The role of the courts is to address disputes between parties and to determine whether individuals, legal persons or public parties have been in breach of law. There are two judicial levels in Iceland, i.e. the district court and the Supreme Court. All cases go first for resolution to the district court, referred to as the lower judicial level. Subject to certain conditions, the conclusions by the district courts may be appealed to a higher judicial level, i.e. the Supreme Court, whose conclusions are final.
Parallel to the district courts and the Supreme Court, Iceland has two special courts, i.e. the Court of Impeachment and the Labor Court. The Court of Impeachment only addresses cases pertaining to alleged offences by government ministers in the opinion of the Icelandic parliament, Althingi. The role of the Labor Court is to pass judgments in legal disputes between the social partners on grounds of the Act on Trade Unions and Industrial Disputes.
The district courts
The number of district courts in Iceland is eight, each operating in separate districts in Iceland. The courts are the District Court of Reykjavík, the District Court of Reykjanes, the District Court of Western Iceland, the District Court of the Westfjords, the District Court of Northwest Iceland, the District Court of Northeast Iceland, the District Court of East Iceland and the District Court of South Iceland.
The personnel of each district court consists, among others, of judges, assistants to the judges, court secretaries and office staff. One of the judges of the relevant court is the appointed chief judge of the court. In instances where the number of judges is three or more they elect one from amongst their group to preside. In the instance of there being one judge, he/she will be appointed as the chief judge of the said court. The chief judges of the district courts are in charge of the courts’ operation and are responsible for their activities. The Judicial Council is the primary administrative body of the district courts and operates on grounds of the provisions of the Act on the Judiciary.
The main role of the district courts is to ensure that everyone receives fair and just treatment by an independent court of law. The judges shall be independent in their work; they shall abide only by law and render argued and comprehensible judgments within the time limits as provided for by law. Case procedure by a district court is public, which means that the general public may be present during sessions of the court and to follow the activities of the courts. According to the principal rule of public case procedure before a court, judgments shall principally be published. The Judicial Council has decided that the disclosure of judgments shall be in the form of publication on the district courts’ website according to further rules thereon.

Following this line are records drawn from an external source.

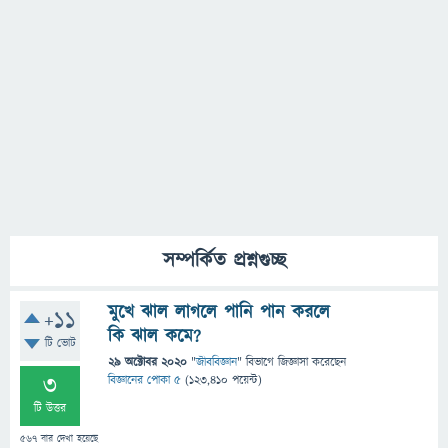
সম্পর্কিত প্রশ্নগুচ্ছ
মুখে ঝাল লাগলে পানি পান করলে
+11
কি ঝাল কমে?
টি ভোট
29 অক্টোবর 2020
"
জীববিজ্ঞান
" বিভাগে
জিজ্ঞাসা
করেছেন
3
বিজ্ঞানের পোকা ৫
(
123,410
পয়েন্ট)
টি উত্তর
567
বার দেখা হয়েছে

The district courts should furthermore promote trust and increased knowledge by the general public regarding the activities of the judiciary and the rule of law. The district courts therefore place much emphasis on highly competent personnel, efficiency, practicality and on the dissemination of information to the general public.
The activities of the district courts are highly diverse. Cases brought to court are categorized in general terms into 30 groups of cases or type of cases. The most extensive categories are criminal and civil cases.
Criminal cases are filed by the prosecution on behalf of the state against individuals or legal persons on grounds of alleged culpable conduct by them. The prosecutorial power is held by the chiefs of police, the Office of the National Commissioner of Police, the Office of the District Prosecutor and the Director of Public Prosecutions. Criminal cases are filed by means of an indictment and it is the responsibility of the prosecution to obtain evidence and to prove the guilt of the relevant indicted person.
Civil suits address disputes over rights and duties between individuals or legal persons or against the state or other public bodies. The parties in a civil suit can thus be individuals, organizations, institutions or the Icelandic state.
The factor that by en large separates civil cases and criminal cases is the fact that the prosecutorial power cannot be a party to civil cases. Parties may, however, submit a civil claim in criminal cases provided certain conditions are met.
It is up to the individuals, organizations or institutions that launch the relevant civil suit to determine what claims are made in the case, as well as obtaining and submitting evidence in support of their rights.
Civil suits begin with a summons being issued and the case being filed in court. Upon filing of a case in court the person filing the case must pay a special filing fee, ranging from ISK 15,000 to ISK 250,000 depending on the amount for which such legal action is launched.
Subject to certain conditions being met, the conclusions by the district courts may be appealed to the Supreme Court.